The actor and comedian Jim Carrey once said, “I hope everybody could get rich and famous and will have everything they ever dreamed of, so they will know that it’s not the answer.” While not a Christian, Carrey articulates in this quote something important about the human drive to gain material achievements and the lack of fulfillment that those achievements bring. We all have a habit of the “I’ll be happy when . . .” thinking that Carrey is chiding. I’ll be happy when I graduate. I’ll be happy when I get married. I’ll be happy when I get that job. I’ll be happy when I retire. The list of circumstances goes on and on because each time we reach our desired goal, we find ourselves patently unfulfilled and so move on to the next “I’ll be happy when . . .” scenario. Is there any way out of the vicious cycle?
David offers just such an off-ramp in Psalm 32:1 when he says, “Blessed is the one whose transgression is forgiven, whose sin is covered.” In this short introduction to Psalm 32, David states two important things. First, you can have blessing in this life. Blessing is often thought of as an antiquated term reserved for liturgies and ceremonies. But blessing is the biblical answer to the “I’ll be happy when . . .” predicament. According to Psalm 32, that blessing can be confidently secured now.
Second, blessing is directly related to whether God has forgiven your sins.
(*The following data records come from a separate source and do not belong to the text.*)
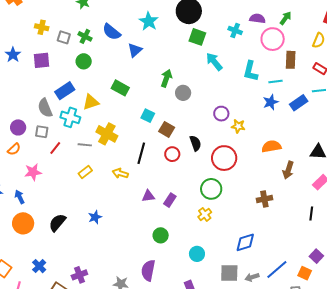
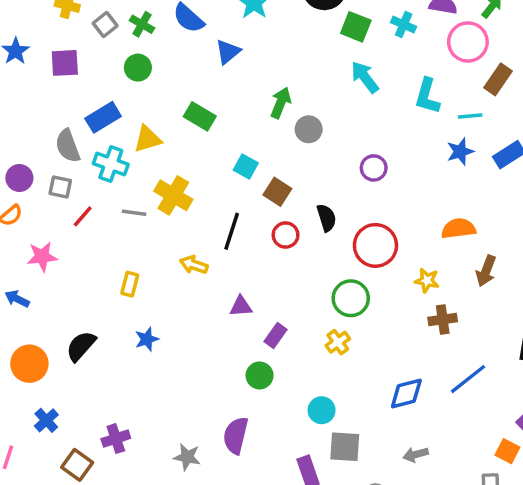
gray square: (64, 37) -> (105, 25), turned 32
green square: (197, 37) -> (356, 27), moved
brown rectangle: (291, 60) -> (498, 79), turned 30
yellow star: (238, 126) -> (427, 280), moved
yellow rectangle: (85, 172) -> (130, 284), moved, turned -40
blue arrow: (20, 197) -> (17, 299), turned -40
purple rectangle: (170, 200) -> (275, 335), moved
orange circle: (23, 223) -> (29, 364), moved
blue line: (277, 269) -> (468, 379), moved
gray square: (229, 273) -> (345, 447), moved

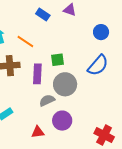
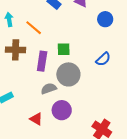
blue circle: (101, 32) -> (105, 19), moved
blue semicircle: (98, 65) -> (103, 59), size x0.7
red triangle: (38, 132) -> (36, 119), turned 32

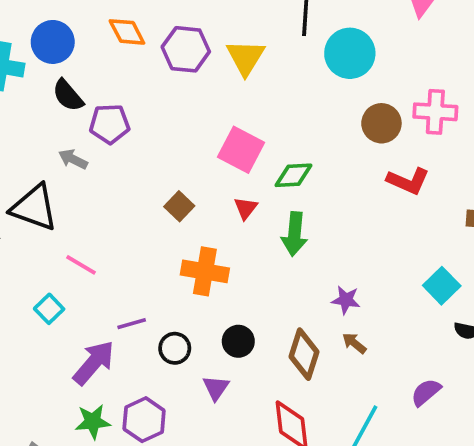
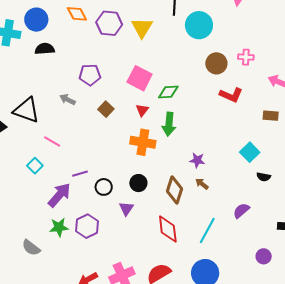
black semicircle: (68, 95) -> (45, 49), turned 126
pink cross: (435, 112) -> (246, 57), size x0.7
purple pentagon: (110, 124) -> (90, 75), moved
gray arrow: (73, 159) -> (68, 100), moved
orange cross: (205, 271) -> (143, 142), moved

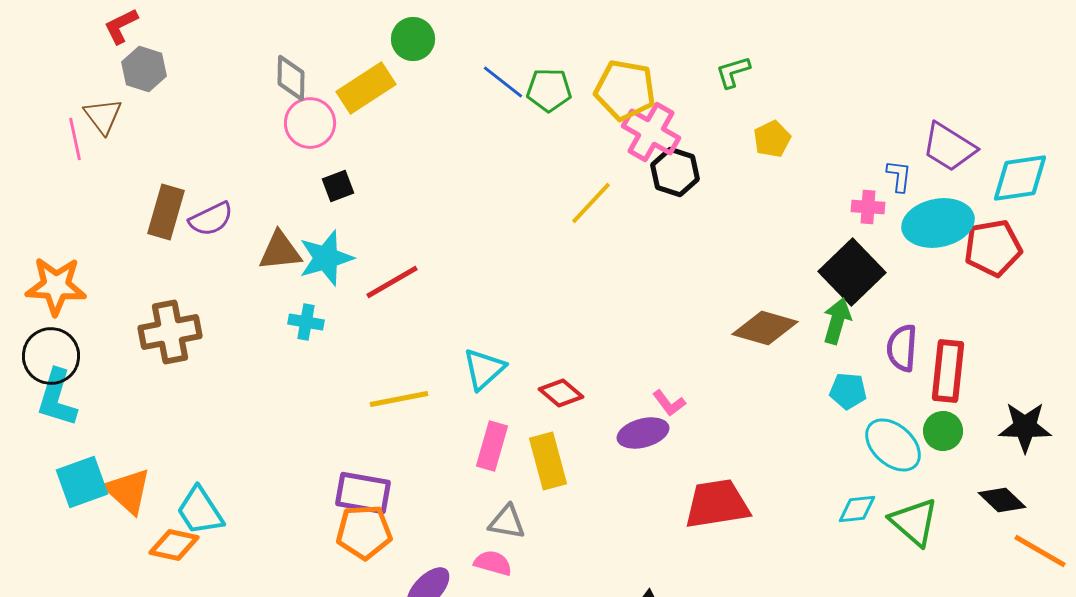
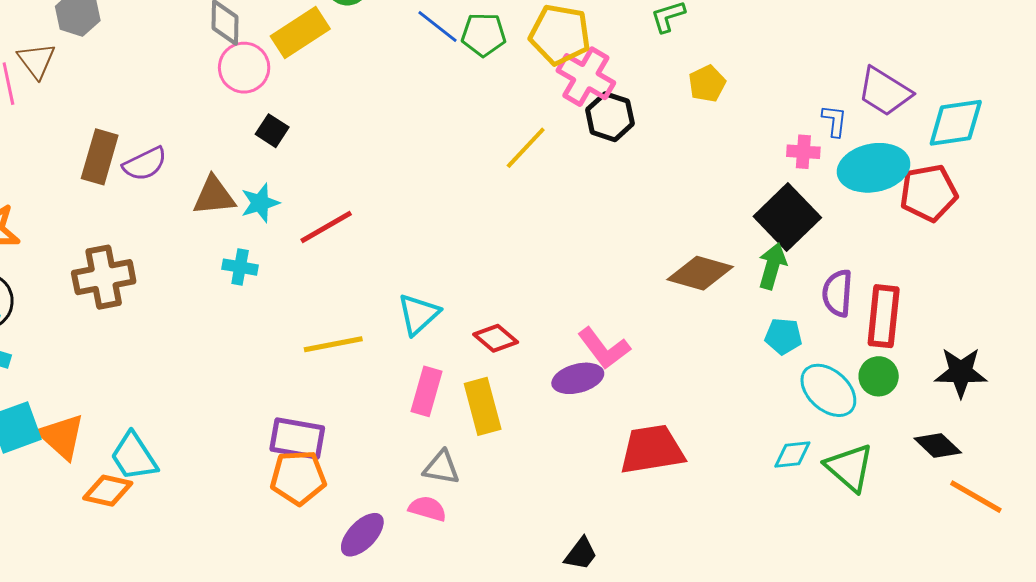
black square: (338, 186) -> (272, 131), turned -36
cyan star: (326, 258) -> (260, 203), size x0.7
pink L-shape: (669, 403) -> (604, 348), size x1.6

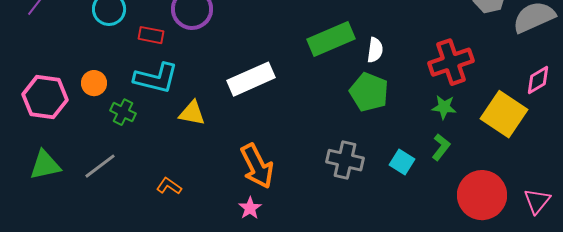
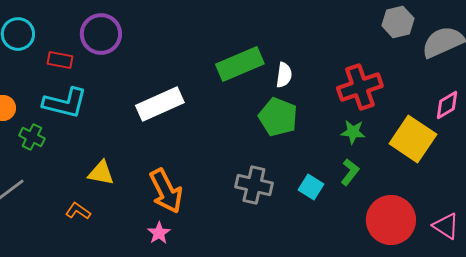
yellow triangle: (192, 113) -> (101, 173), moved
pink triangle: (537, 201) -> (446, 226), turned -36

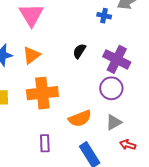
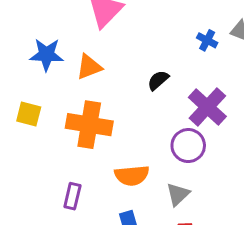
gray triangle: (114, 122) -> (178, 194), turned -30

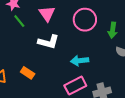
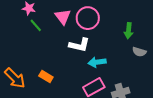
pink circle: (85, 20) -> (88, 18), moved
white L-shape: (48, 42) -> (79, 45), moved

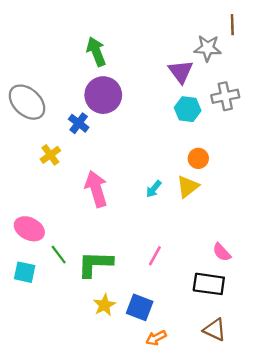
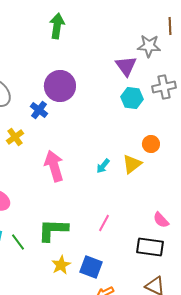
green arrow: (96, 52) -> (57, 26), moved, turned 30
orange circle: (198, 158) -> (151, 144), moved
green line: (59, 255) -> (18, 242), moved

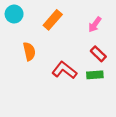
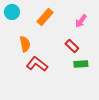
red rectangle: (98, 54) -> (72, 46), moved
red L-shape: (64, 70) -> (37, 64), moved

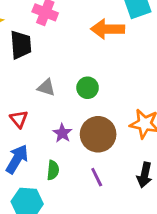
Blessedness isn’t a could-be-someday state but rather is the daily answer to the question, “Do I stand guilty or innocent before almighty God?” We can’t root “blessing” in material possessions or accomplishments, or we will be sorely disappointed. “Blessing” has everything to do with our relationship with God.
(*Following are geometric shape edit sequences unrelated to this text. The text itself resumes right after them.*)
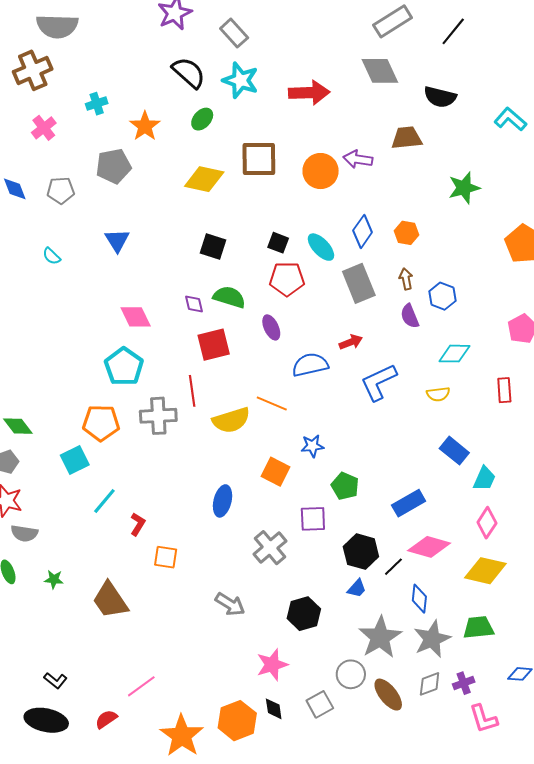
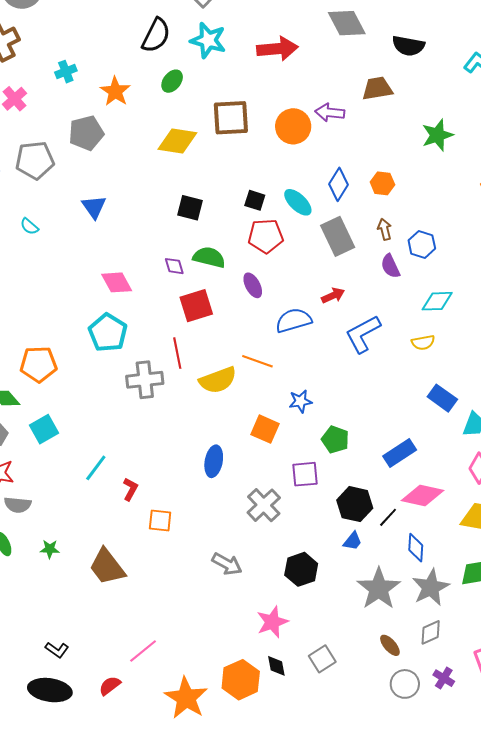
black semicircle: (189, 73) -> (156, 35), turned 78
gray pentagon: (61, 190) -> (35, 160), size x1.4
orange pentagon: (101, 423) -> (38, 364), moved
cyan square: (75, 460) -> (44, 429), moved
gray circle: (351, 674) -> (405, 684), moved
purple cross: (464, 683) -> (444, 678), moved, turned -35
brown ellipse: (388, 695) -> (390, 645), size x0.7

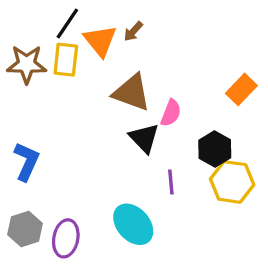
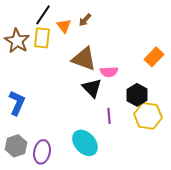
orange triangle: (100, 41) -> (64, 26), size x0.7
brown star: (27, 64) -> (17, 41), turned 30
pink semicircle: (171, 113) -> (109, 72), turned 66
Paul adds a third crucial point when he quotes Psalm 32:1 in Romans 4:4–8, saying:
Now to the one who works, his wages are not counted as a gift but as his due. And to the one who does not work but believes in him who justifies the ungodly, his faith is counted as righteousness, just as David also speaks of the blessing of the one to whom God counts righteousness apart from works: “Blessed are those whose lawless deeds are forgiven, and whose sins are covered; blessed is the man against whom the Lord will not count his sin.”
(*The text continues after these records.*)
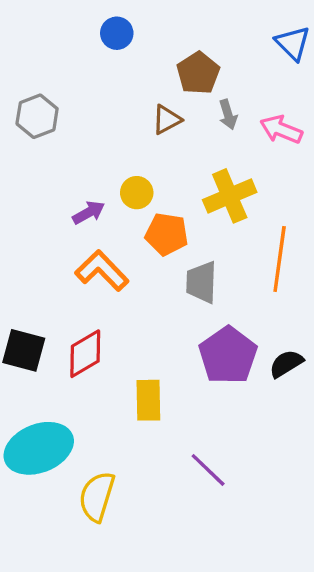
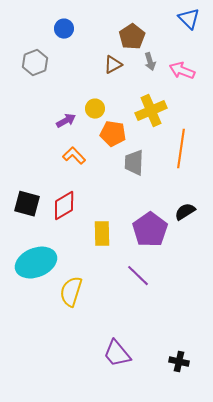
blue circle: (117, 33) -> (64, 29), moved
orange L-shape: (102, 271) -> (74, 156), size x0.7
purple pentagon: (228, 355) -> (150, 230), moved

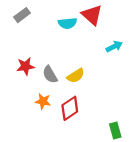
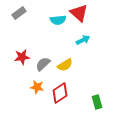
cyan arrow: (114, 47) -> (83, 40), moved
gray semicircle: (50, 74) -> (43, 64), turned 77
green rectangle: (115, 130) -> (97, 102), moved

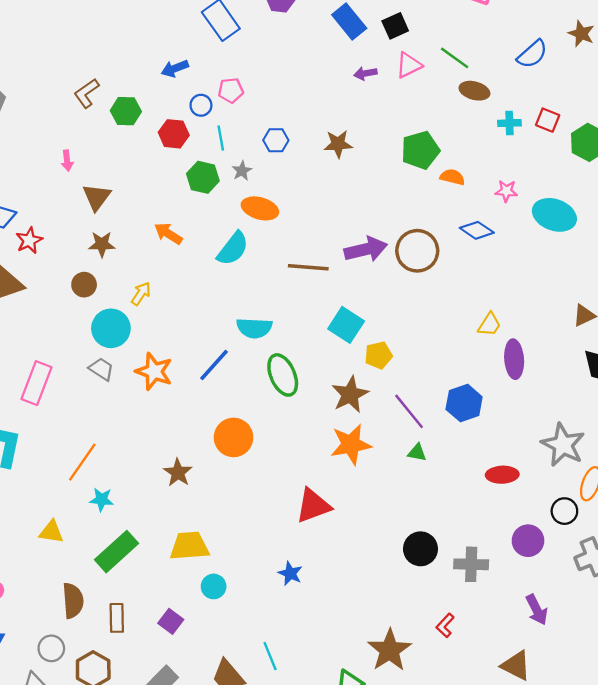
Paul emphatically states that the blessing of forgiveness of sin cannot be earned by trying your hardest to live a good life but instead is freely given by God. You see, when we say, “I’ll be happy when . . . ,” we are looking forward to a future fulfilling event. Christians know that event has already happened when Jesus atoned for the sins of His people and rose again from the dead. The Christian doesn’t look forward to an unsecured blessing but rather backward to the blessing earned for us on the cross by Jesus. Christians can see through the emptiness of “I’ll be happy when . . .” thinking and instead root their happiness in their blessed Savior, Jesus, and His finished work.
Rev. Joe Holland is an associate editor for Ligonier Ministries and a teaching elder in the Presbyterian Church in America.